Render tree construction
The browser begins by requesting an HTML file located at a URL. While downloading the file, the browser converts bytes to characters based on the file’s encoding. Depending on the size of the file, network bandwidth, and network latency, the browser may incrementally execute the steps of the rending path while it downloads the rest of the HTML file on a separate thread (Hiwarale 2019).
When the browser encounters a link, video, or img tag referencing an external file, it downloads the file on a separate thread (Hiwarale 2019). Parsing on the main thread continues uninterrupted.
When the browser encounters CSS, be it directly on an HTML tag, between style tags, or upon downloading it from an external file via a link tag, it begins building the cascading stylesheet object model (CSSOM). The CSSOM is a tree structure containing HTML nodes capable of appearing on the screen (Hiwarale 2019). This means tags like link, script, and title do not exist in the CSSOM.
Each CSSOM node contains all CSS properties applicable to the node. If our CSS does not set a property directly (or indirectly, when inherited from a parent node), the property gets a default value from the browser’s user agent stylesheet.
Within a block of CSS, rules appearing later may override rules defined at the beginning. Therefore, the browser parses an external CSS file in full even when there is network slowness (Hiwarale 2019). This makes CSS render blocking, because the browser cannot determine which styles to render until it completely parses a CSS file.

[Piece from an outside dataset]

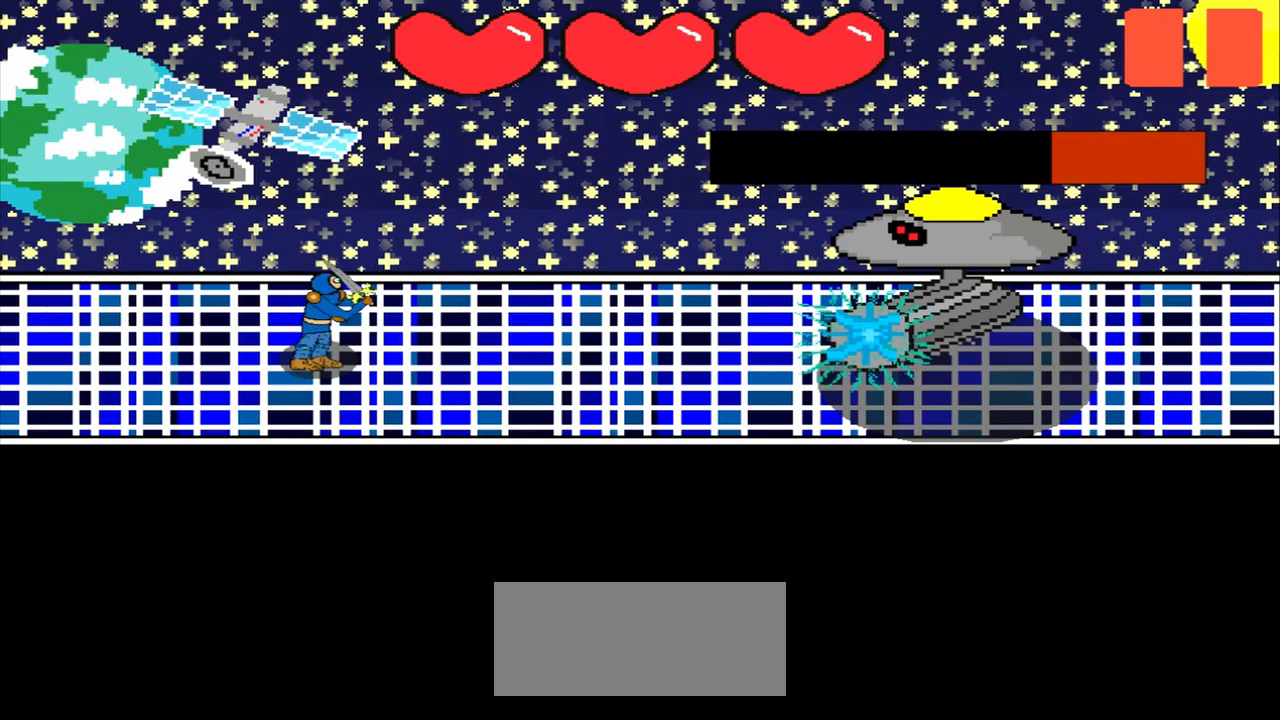
{"buttons": [], "left_stick": "center", "events": [[167, "left_stick", "up-right"], [375, "left_stick", "center"]]}
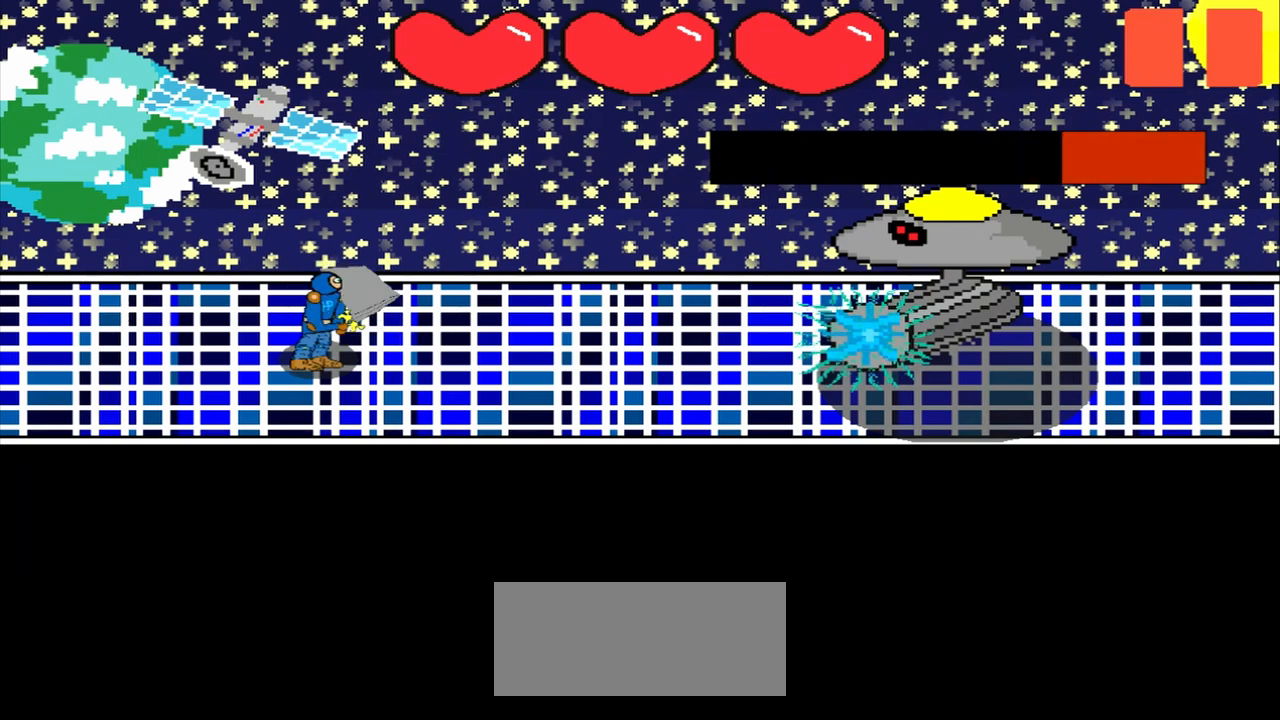
{"buttons": [], "left_stick": "center", "events": [[42, "left_stick", "up-left"], [125, "left_stick", "center"], [292, "left_stick", "up-right"], [417, "left_stick", "center"]]}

One strategy to prevent CSS from blocking rendering or scripting is to set the media attribute on an external stylesheet. For example, the code below indicates this stylesheet applies only to viewports with a width of at least 1,080 pixels. The browser will not load this stylesheet on small screens, preventing it from blocking rendering or scripting when the CSS does not apply to the current screen size.
When the browser encounters a script tag, it stops parsing until it downloads, parses, and executes the script. HTML parsing pauses because scripts commonly alter the DOM. If a script altered the DOM on the main thread while HTML parsing continued on a separate thread, race conditions would make the resulting DOM unpredictable (Hiwarale 2019).
Adding a defer or async attribute to a script tag allows the browser to continue parsing on the main thread while the script downloads on a separate thread. According to the Mozilla Developer Network (2022b):
The defer attribute instructs the browser to download the script on a separate thread and defer executing the script until it finishes parsing all HTML. The browser waits to fire the DOMContentLoaded event until it executes all deferred scripts. Once the browser constructs the entire DOM, the deferred scripts execute in the order their script tags appeared in the HTML. The defer attribute has no effect on inline scripts. It also has no effect on module scripts, because module scripts defer by default.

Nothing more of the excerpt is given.